So you see this as a step towards restoring trust in the Public Trustee?
Yes that is my objective. It has nothing to do with me, it is the image and the glory of the purity of the office, which I am keen to regain, if for whatever reason it was at the level it should not be in.
I feel very uncomfortable thinking of these 254 people whose inheritance has not been done justice.
It is a dead man’s wish. My Deputy Trustee was saying that when they opened the wills, most said that things should be done at the absolute discretion of the Public Trustee, so such was the faith people had in the Public Trustee.
We have 22 million people in Sri Lanka. We have one Public Trustee Office in the country thanks to Sir D. B. Jayatilaka. This was his own house he donated to the Public Trustee and he was the person who was instrumental in setting this up. In his last will, it is stated that as long as the Public Trustee’s office operates in Sri Lanka, it has to do so from his house. In New Zealand, there are 5 million people. They have 27 regional branches of the Public Trustee Office. We maintain 1,100 Trusts and 12 estates while they have about 5,000 Trusts and maintain around 250 big dairy farms.

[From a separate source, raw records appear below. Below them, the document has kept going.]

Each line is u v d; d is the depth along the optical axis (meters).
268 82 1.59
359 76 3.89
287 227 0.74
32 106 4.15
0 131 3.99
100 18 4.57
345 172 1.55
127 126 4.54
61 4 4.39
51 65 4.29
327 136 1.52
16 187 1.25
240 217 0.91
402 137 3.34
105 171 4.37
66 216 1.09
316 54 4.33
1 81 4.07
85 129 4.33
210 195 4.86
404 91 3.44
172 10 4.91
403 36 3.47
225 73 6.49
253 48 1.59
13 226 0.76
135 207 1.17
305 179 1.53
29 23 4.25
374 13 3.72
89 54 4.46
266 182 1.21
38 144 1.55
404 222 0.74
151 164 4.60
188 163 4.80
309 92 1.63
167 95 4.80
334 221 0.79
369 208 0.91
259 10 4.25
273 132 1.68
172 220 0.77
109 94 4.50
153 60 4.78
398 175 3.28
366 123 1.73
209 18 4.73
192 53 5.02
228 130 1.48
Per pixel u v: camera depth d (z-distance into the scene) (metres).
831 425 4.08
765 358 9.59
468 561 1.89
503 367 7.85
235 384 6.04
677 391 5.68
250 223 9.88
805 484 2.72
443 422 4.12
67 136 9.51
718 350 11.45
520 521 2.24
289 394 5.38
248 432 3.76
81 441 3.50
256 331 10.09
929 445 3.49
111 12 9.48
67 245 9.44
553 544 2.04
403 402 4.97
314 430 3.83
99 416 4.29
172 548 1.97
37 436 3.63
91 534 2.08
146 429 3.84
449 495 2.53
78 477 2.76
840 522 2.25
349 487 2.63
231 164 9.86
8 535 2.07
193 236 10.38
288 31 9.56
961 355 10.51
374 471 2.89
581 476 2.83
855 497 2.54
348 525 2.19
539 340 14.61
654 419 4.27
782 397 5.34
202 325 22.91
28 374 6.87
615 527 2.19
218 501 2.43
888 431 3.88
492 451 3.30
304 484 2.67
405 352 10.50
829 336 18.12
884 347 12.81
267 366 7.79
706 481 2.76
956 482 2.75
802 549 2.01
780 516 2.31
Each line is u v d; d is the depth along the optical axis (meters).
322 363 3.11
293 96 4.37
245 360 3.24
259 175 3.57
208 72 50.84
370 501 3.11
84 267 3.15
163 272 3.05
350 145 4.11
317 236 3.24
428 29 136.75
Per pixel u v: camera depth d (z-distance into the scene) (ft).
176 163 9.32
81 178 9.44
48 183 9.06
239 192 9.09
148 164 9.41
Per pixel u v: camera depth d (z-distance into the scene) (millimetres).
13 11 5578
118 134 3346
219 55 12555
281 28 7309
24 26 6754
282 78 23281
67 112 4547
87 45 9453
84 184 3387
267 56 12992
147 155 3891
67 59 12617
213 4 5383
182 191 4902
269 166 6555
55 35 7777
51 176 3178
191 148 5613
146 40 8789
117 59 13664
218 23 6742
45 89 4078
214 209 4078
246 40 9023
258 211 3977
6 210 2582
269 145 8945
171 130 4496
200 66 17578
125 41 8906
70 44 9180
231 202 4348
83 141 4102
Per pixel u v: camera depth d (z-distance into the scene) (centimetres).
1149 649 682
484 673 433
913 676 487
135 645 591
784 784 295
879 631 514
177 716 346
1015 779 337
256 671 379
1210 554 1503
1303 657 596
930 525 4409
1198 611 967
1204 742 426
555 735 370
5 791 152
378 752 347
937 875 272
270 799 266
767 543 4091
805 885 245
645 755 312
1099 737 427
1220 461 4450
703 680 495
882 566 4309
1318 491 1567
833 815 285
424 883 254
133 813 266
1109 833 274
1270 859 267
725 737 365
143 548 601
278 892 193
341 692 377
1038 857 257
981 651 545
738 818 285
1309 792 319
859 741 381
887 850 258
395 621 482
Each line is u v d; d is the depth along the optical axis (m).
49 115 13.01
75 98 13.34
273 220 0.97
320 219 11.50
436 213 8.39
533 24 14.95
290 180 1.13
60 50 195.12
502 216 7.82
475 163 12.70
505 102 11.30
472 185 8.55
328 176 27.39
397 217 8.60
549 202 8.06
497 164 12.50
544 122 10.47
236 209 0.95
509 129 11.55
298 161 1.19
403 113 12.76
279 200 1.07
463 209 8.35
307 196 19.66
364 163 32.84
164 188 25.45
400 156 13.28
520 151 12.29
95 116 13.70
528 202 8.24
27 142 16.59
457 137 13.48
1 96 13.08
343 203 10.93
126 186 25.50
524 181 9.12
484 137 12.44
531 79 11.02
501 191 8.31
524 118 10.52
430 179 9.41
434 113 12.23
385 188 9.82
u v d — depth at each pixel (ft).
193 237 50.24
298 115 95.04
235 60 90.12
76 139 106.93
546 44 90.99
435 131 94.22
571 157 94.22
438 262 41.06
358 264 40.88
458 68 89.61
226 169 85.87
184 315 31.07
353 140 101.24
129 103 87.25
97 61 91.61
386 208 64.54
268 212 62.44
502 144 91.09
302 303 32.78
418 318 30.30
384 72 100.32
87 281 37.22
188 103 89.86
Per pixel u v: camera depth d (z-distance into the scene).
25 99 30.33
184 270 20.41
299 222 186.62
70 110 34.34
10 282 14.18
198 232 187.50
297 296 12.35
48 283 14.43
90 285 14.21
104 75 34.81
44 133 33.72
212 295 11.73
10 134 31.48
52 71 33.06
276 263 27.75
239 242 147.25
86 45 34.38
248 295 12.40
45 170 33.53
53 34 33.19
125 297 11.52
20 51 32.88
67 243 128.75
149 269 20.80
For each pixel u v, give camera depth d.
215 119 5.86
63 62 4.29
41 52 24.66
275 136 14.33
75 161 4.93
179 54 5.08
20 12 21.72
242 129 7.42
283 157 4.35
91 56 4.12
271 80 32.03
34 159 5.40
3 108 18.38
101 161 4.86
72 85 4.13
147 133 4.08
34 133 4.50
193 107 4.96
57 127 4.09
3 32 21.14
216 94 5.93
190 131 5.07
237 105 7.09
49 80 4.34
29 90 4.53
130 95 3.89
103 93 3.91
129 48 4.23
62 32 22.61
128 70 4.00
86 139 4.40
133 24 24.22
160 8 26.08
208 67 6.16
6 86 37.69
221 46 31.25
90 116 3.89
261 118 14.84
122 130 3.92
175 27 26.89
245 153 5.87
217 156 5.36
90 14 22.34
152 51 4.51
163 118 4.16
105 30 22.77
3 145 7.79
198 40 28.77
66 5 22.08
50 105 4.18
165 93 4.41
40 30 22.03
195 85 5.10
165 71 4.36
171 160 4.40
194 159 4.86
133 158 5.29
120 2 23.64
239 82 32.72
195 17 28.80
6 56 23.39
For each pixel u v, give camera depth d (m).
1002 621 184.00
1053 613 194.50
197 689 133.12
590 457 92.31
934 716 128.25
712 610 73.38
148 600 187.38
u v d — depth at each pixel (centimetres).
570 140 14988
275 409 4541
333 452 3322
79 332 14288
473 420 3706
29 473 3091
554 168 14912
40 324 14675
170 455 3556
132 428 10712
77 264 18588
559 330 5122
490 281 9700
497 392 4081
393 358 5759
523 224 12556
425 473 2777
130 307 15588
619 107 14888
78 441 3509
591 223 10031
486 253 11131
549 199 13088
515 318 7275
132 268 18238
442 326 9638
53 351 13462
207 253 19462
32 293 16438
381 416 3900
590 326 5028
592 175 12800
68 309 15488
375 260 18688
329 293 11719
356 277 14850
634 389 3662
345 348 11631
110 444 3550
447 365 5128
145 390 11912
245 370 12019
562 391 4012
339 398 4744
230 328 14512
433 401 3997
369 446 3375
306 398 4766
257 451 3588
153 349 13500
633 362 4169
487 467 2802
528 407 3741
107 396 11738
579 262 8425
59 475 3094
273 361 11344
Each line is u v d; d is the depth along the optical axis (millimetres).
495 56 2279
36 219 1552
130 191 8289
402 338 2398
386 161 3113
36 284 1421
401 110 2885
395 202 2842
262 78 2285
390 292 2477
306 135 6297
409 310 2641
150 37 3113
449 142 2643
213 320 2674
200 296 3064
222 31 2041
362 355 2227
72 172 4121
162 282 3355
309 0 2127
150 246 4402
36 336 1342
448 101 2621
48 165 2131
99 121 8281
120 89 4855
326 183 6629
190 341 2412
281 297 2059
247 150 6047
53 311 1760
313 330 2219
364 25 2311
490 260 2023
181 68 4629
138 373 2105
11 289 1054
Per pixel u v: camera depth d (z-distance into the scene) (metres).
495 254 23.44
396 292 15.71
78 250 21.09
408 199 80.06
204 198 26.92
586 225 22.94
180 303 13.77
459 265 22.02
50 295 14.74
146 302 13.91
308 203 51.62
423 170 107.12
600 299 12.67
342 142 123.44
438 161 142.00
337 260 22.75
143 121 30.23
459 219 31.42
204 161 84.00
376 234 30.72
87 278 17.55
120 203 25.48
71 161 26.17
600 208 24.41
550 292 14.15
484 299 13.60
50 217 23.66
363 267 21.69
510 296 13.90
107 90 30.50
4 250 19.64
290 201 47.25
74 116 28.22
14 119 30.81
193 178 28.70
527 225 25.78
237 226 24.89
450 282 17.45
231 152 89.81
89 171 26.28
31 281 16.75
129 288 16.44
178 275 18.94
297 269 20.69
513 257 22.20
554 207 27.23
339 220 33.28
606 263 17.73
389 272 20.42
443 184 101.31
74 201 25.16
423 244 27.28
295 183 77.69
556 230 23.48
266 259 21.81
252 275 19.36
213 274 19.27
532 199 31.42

So this concept is a very noble concept but you have to take it to the people as a service. It is not fair for a person in Jaffna to come to Colombo to see the Public Trustee or someone from Galle to come here. Why can’t we have regional offices? You need to take it out, become more transparent. That is what is needed. We need an active website (it hasn’t been active for the last 10 years). I have to be in a position to publish the financial statements of all the properties we manage. When you open it out like that, people will start having faith and ‘trust’ in the Public Trustee.